So they went to the Western Union cable office and with a few words Curtin told the old pal of his plight. The same night the pal from San Antonio cabled him two hundred dollars instead of the borrowed hundred.
“Didn’t I tell you he’s on the level, that old pal of mine over in good old S.A.? That’s what you may call a friend in need.” Curtin felt not less superior now than Dobbs had felt on cashing his lottery ticket in the morning.
“We’d better not wait long,” Howard suggested. “Let’s take off tomorrow.”
They agreed. Next day they took the night train to San Luis Potosi, where they boarded the train for Aguascalientes to reach the main line going north. Four days later they were in Durango.
Here they occupied themselves for two days studying maps and trying to get information from all sorts of people who knew this part of the republic.
“Now look here, you puppies,” Howard explained. “Where you see a railroad, there’s no use going there. There aren’t any motorroads. So let’s forget about these roads. Don’t even look near dirt roads. Wherever there is a railroad or any other road, there’s no use going close. Because railroad-constructors and roadbuilders usually examine every bit of soil near the roads while they are building them. That’s only natural, and it’s part of their business. So it would be waste of time to look for anything around places where engineers have been at work.”
“I think I see what you’re driving at.” Dobbs began to understand Howard’s plans.
“Not so difficult to see, boys, after I’ve made it clear what is virgin soil and what isn’t.” Howard went with a pencil over the map he had spread out before him. “We have to go where there is no trail. We have to go where we can be positive that no surveyor or anybody who knows something about mining has ever been before. The best spots are those where you feel sure that anybody who is paid for his job would be afraid to go and would not think it worth while to risk his hide for the salary he gets. Only at such spots is there a chance that we might find something. These are the regions we have to make out on this map.”

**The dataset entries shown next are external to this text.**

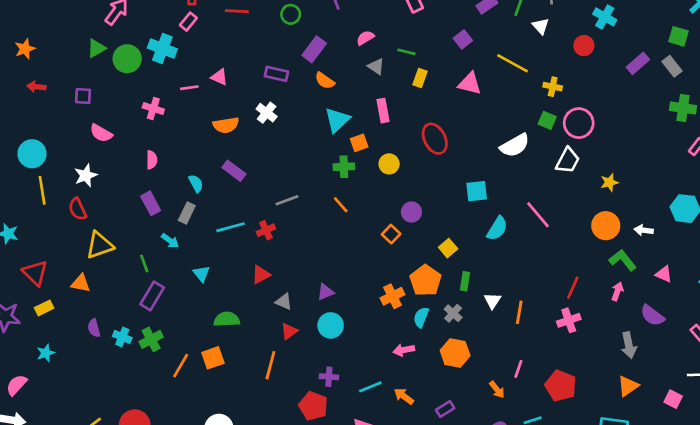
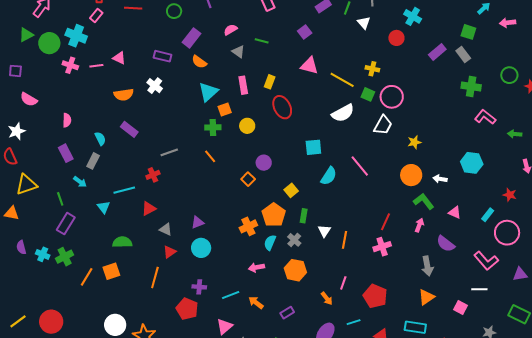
yellow line: (512, 63) -> (342, 80), moved
yellow rectangle: (420, 78) -> (270, 82), moved
pink cross: (153, 108) -> (70, 65), moved
cyan line: (231, 227) -> (124, 190), moved

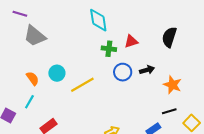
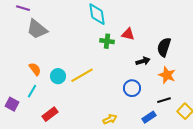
black semicircle: (169, 37) -> (164, 47), moved
red triangle: (131, 41) -> (128, 34), turned 32
blue circle: (123, 72) -> (132, 88), moved
cyan circle: (57, 73) -> (58, 76), moved

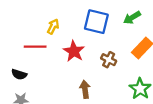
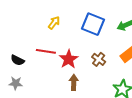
red line: (35, 47) -> (46, 51), moved
red star: (74, 51) -> (69, 59), moved

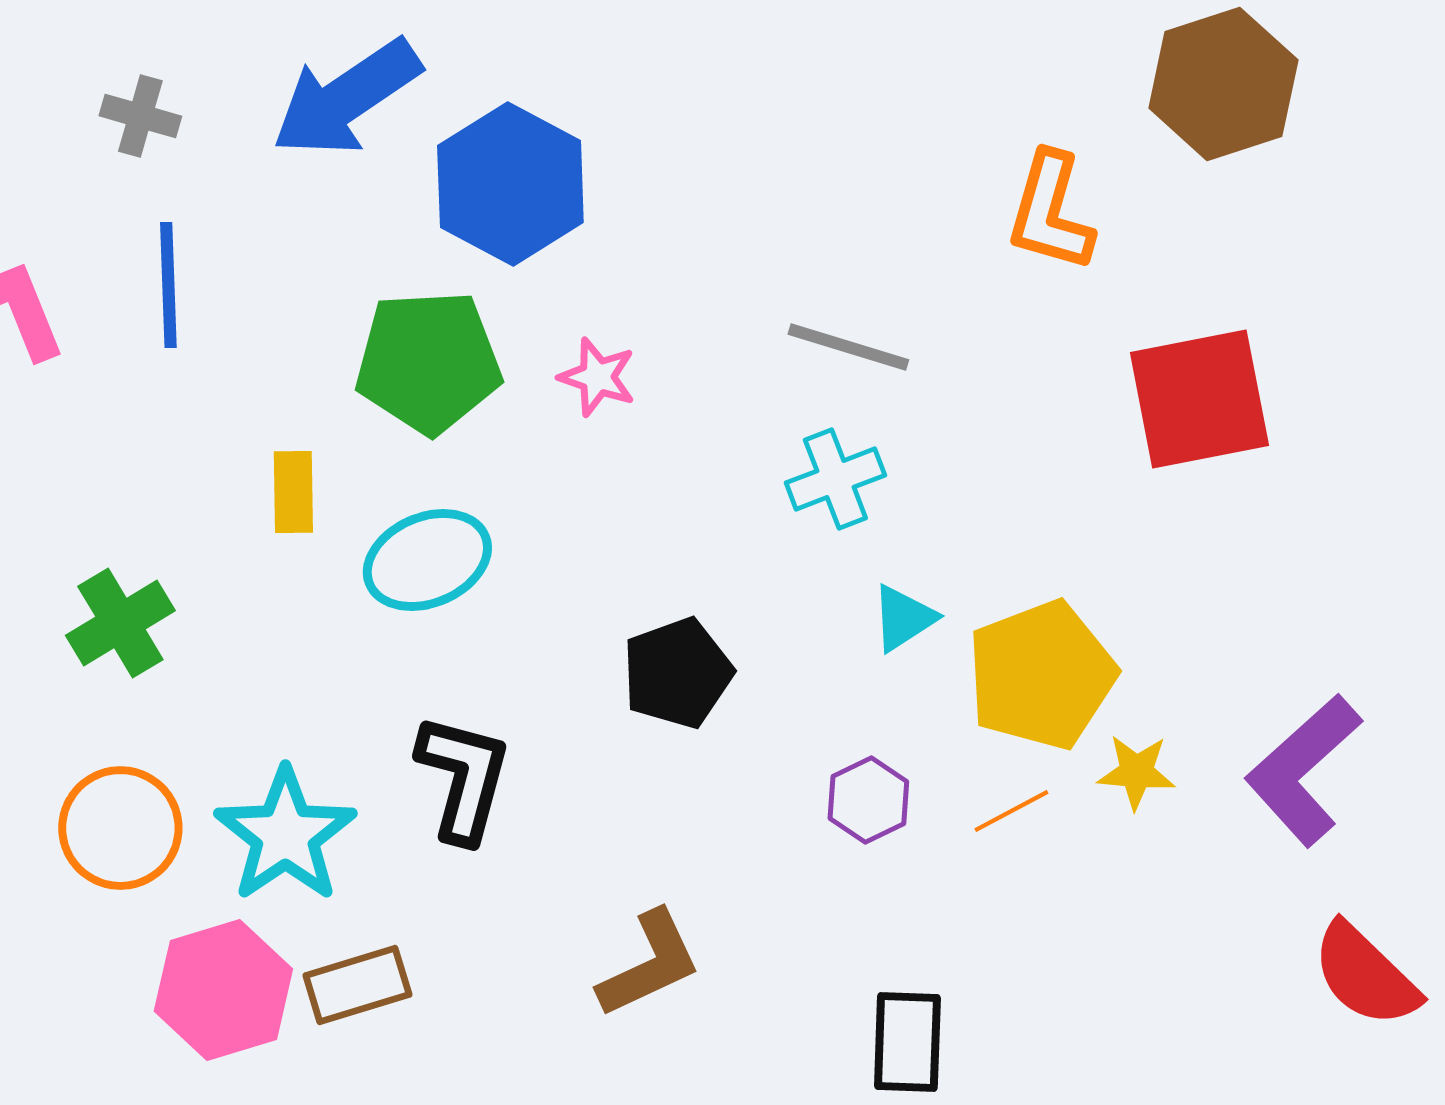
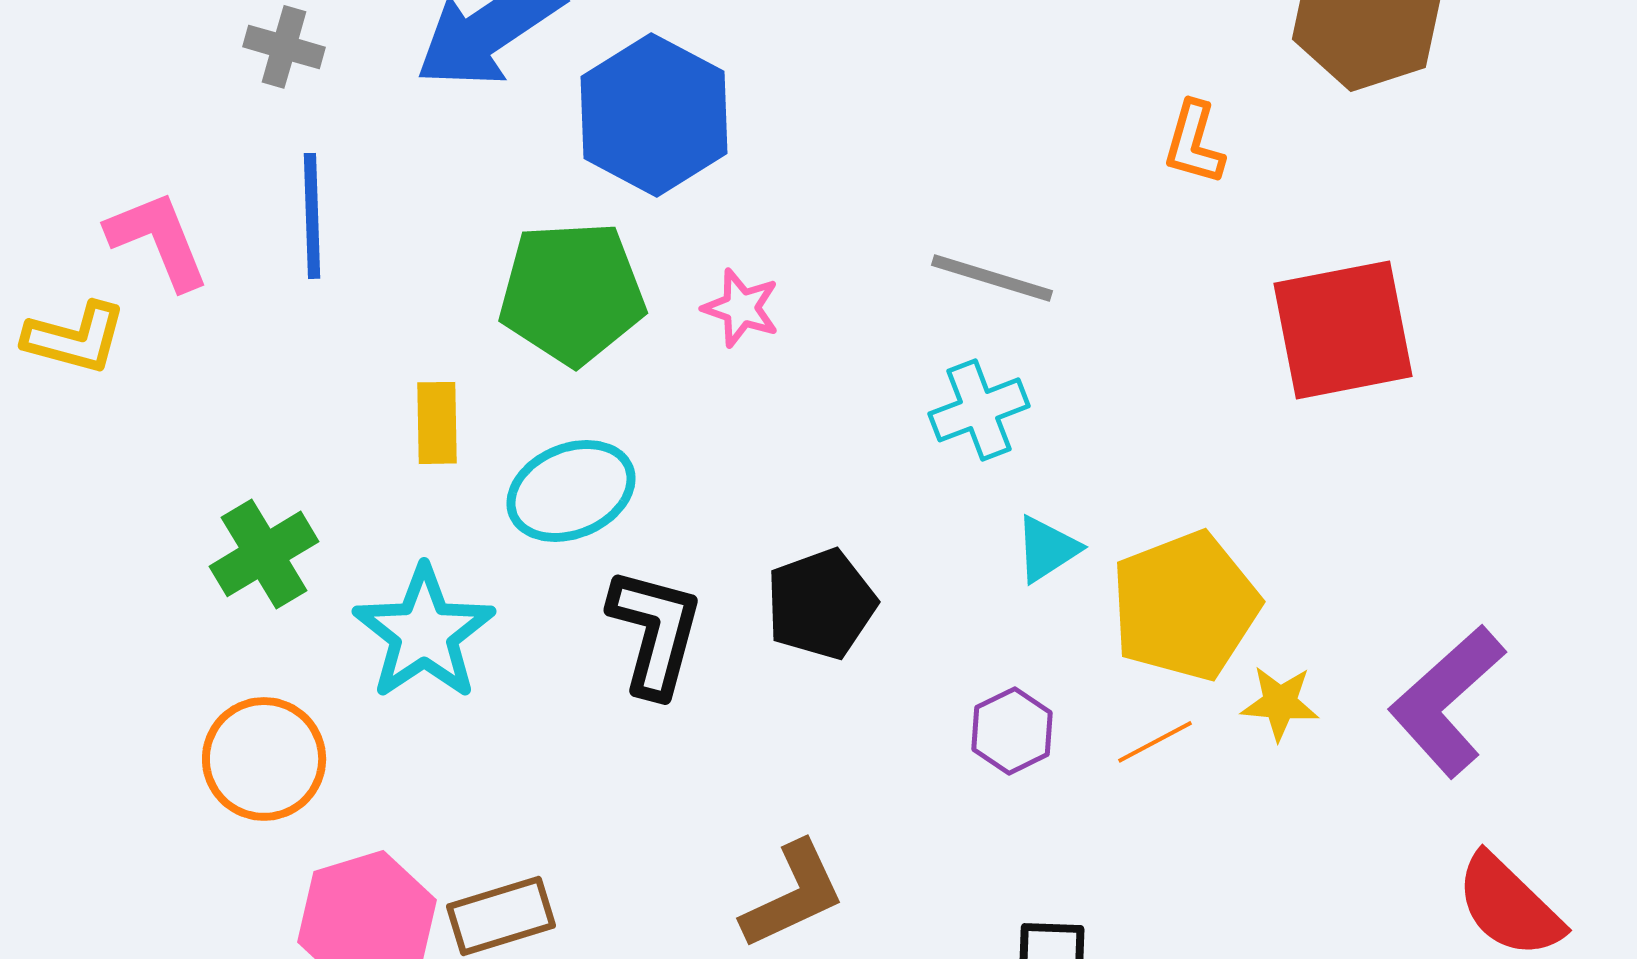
orange L-shape: (1050, 212) -> (1194, 143), size x0.7
black L-shape: (463, 778) -> (655, 632), moved
cyan star: (285, 835) -> (424, 633), moved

He drew a few lines over small sections of the map, made a few dots here and a few dots there. For a while he looked at these vague sketches, seemingly weighing one against the other. Then, with a definite gesture, he made a little circle on the map at a certain point. “Here’s where we are bound. Hereabouts.” He thickened the little ring with his pencil. “The exact site doesn’t matter very much—not in detail, so to say. Let’s see the spot at close range and then decide what to do. Here on this map I can’t make out properly whether it’s mountain, swamp, desert, or what. But that shows that the makers of the map themselves don’t know for sure what there is. Once on the spot, all you have to do is to wipe your eyes and look carefully around you. I once knew a feller who, believe it or not, could smell gold if it was close, just as an ass will smell water if he is thirsty and wants to drink. And this reminds me, boys, we’ll have to go Out to a few villages near by to buy burros, which we need for carrying our packs and for other services at the camp.”
So they spent the next three days buying burros from the Indian peasants.
Chapter 5
Curtin and Dobbs learned soon that without Howard they would have been utterly helpless. Had they been alone, they would not have been able to follow even a trail. They had no idea how to keep the burros at the camp during the night, how to pack them the right way, or how to make them go over the rocky paths across the high mountains, where often the boys themselves could not get hold with their feet.
On this trip the boys had to do without such little conveniences as were always found even in the most primitive oilcamps. It took them almost a week to learn how to pitch camp under such difficult conditions as they found here every day. This was no boy scouts’ hike and camp-fires were not built according to instructions in printed guides for hunting parties. Here it meant work, and nothing but hard work. Often at night when they were so tired that they could sleep like blocks they had to get up and search for the burros that had gone astray. There were many other things to attend to even more disagreeable and more wearisome and annoying.
There were many days and more nights when both of them said that if they had known beforehand what it meant to go prospecting, they would have preferred to stay in town and wait for a job to turn up.
Every day their respect for old Howard grew greater and greater. That old fellow nevet complained, never whined, never felt too tired to lend here a pull and there a push. He appeared to become younger and more active with every mile that the little train made toward its goal. He climbed steep rocks like a cat and trotted for long, dreary hours across arid stretches without even mentioning a drink of water.